I've reproduced this a few times now during the second recovery
attempt.  The node being brought back up sees theses errors during the
vg activation:
  Huge memory allocation (size 1124073490) rejected - metadata corruption?
  Huge memory allocation (size 1916097632) rejected - metadata corruption?
  Huge memory allocation (size 1332770115) rejected - metadata corruption?
  Huge memory allocation (size 959853662) rejected - metadata corruption?

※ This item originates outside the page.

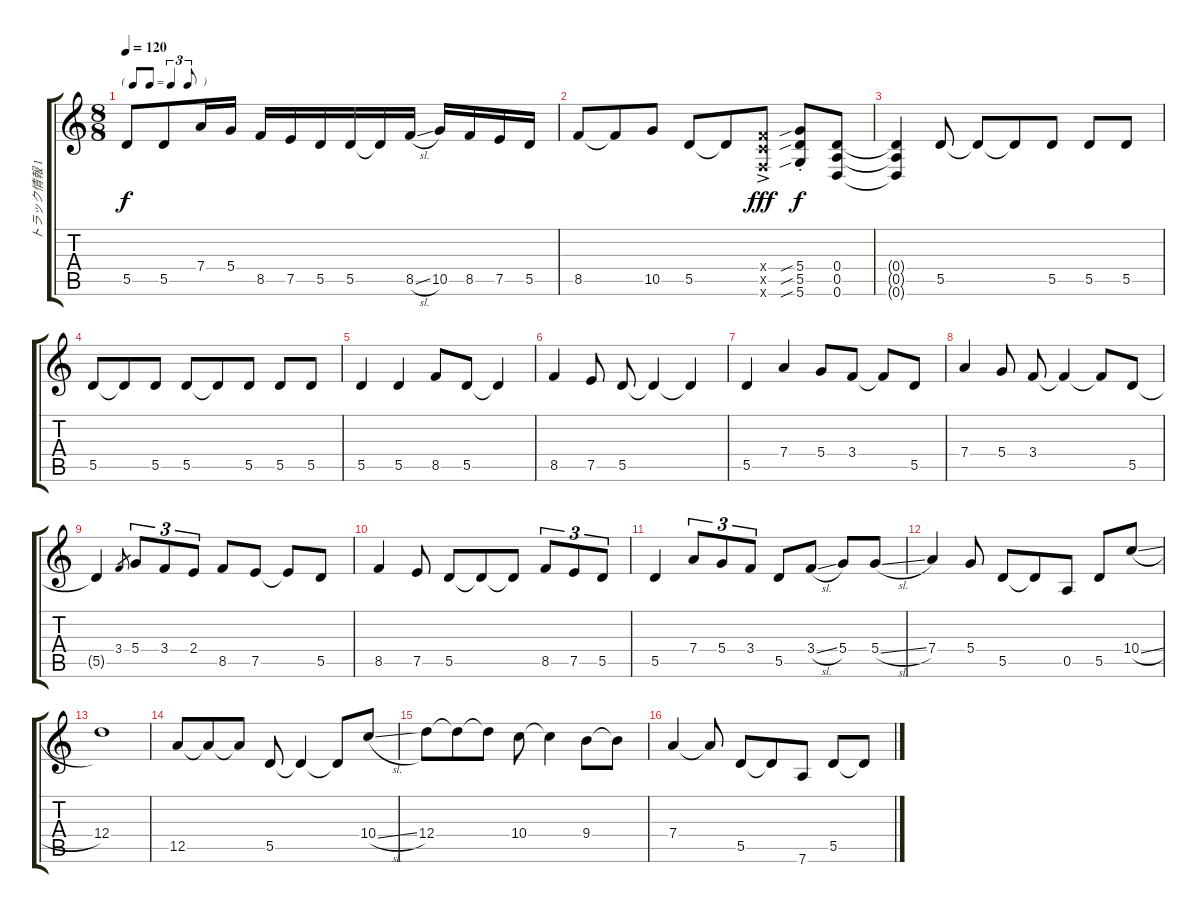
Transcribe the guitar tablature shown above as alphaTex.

and then afterwards, other clvmd cmds like this vgdisplay hang:
.
.
.
stat64("/dev/hda1", {st_mode=S_IFBLK|0660, st_rdev=makedev(3, 1),
...}) = 0
stat64("/dev/sda1", {st_mode=S_IFBLK|0660, st_rdev=makedev(8, 1),
...}) = 0
stat64("/dev/sdb1", {st_mode=S_IFBLK|0660, st_rdev=makedev(8, 17),
...}) = 0
stat64("/dev/sdc1", {st_mode=S_IFBLK|0660, st_rdev=makedev(8, 33),
...}) = 0
stat64("/dev/sdd1", {st_mode=S_IFBLK|0660, st_rdev=makedev(8, 49),
...}) = 0
stat64("/dev/hda2", {st_mode=S_IFBLK|0660, st_rdev=makedev(3, 2),
...}) = 0
stat64("/dev/hda3", {st_mode=S_IFBLK|0660, st_rdev=makedev(3, 3),
...}) = 0
time(NULL)                              = 1107203815
getpid()                                = 3922
stat64("/etc/lvm/archive", {st_mode=S_IFDIR|0700, st_size=4096, ...}) = 0
stat64("/etc/lvm/backup", {st_mode=S_IFDIR|0700, st_size=4096, ...}) = 0
stat64("/etc/lvm/lvm.conf", {st_mode=S_IFREG|0644, st_size=10126,
...}) = 0
open("/usr/lib/liblvm2clusterlock.so", O_RDONLY) = 3
read(3, "\177ELF\1\1\1\0\0\0\0\0\0\0\0\0\3\0\3\0\1\0\0\0P\7\0\000"...,
512) = 512
fstat64(3, {st_mode=S_IFREG|0555, st_size=7932, ...}) = 0
old_mmap(NULL, 10500, PROT_READ|PROT_EXEC, MAP_PRIVATE, 3, 0) = 0x1ba000
old_mmap(0x1bc000, 4096, PROT_READ|PROT_WRITE, MAP_PRIVATE|MAP_FIXED,
3, 0x1000) = 0x1bc000
close(3)                                = 0
socket(PF_UNIX, SOCK_STREAM, 0)         = 3
connect(3, {sa_family=AF_UNIX, path=@clvmd}, 110

Also, the devices never show up:
[root@morph-02 root]# ls /dev/mapper/gfs-gfs1
/dev/mapper/gfs-gfs1
[root@morph-02 root]# mount -t gfs /dev/mapper/gfs-gfs1 /mnt/gfs1
mount: /dev/mapper/gfs-gfs1 is not a valid block device


Version-Release number of selected component (if applicable):
[root@morph-03 root]# clvmd -V
Cluster LVM daemon version: 2.01.02 (2005-01-21)
Protocol version:           0.2.1


How reproducible:
Sometimes

Comment 1 Kiersten (Kerri) Anderson 2005-02-01 15:32:48 UTC

Adding to release blocker list

Comment 2 Christine Caulfield 2005-02-01 16:15:58 UTC

I can't reproduce this, the LVM errors at the top of the bug report
look quite nasty though - Alasdair ??

Comment 3 Alasdair Kergon 2005-02-01 17:13:58 UTC

Not enough info, but the usual cause of those memory errors is corrupt lvm1
metadata.  Need -vvvv (or lvm2 logfile) output from the command giving the
memory error, or a dump of the data at the start of the device which it read
causing it.

Comment 4 Kiersten (Kerri) Anderson 2005-02-23 17:40:26 UTC

Removing from blocker list.  If it is recreatable, then will get back on the
list at that time.

Comment 5 Corey Marthaler 2005-03-14 21:50:26 UTC

Added more discriptive summary.
This issue was only seen that one time.

Comment 6 Alasdair Kergon 2006-02-01 16:24:42 UTC

A year has passed without seeing this again, so closing it for now.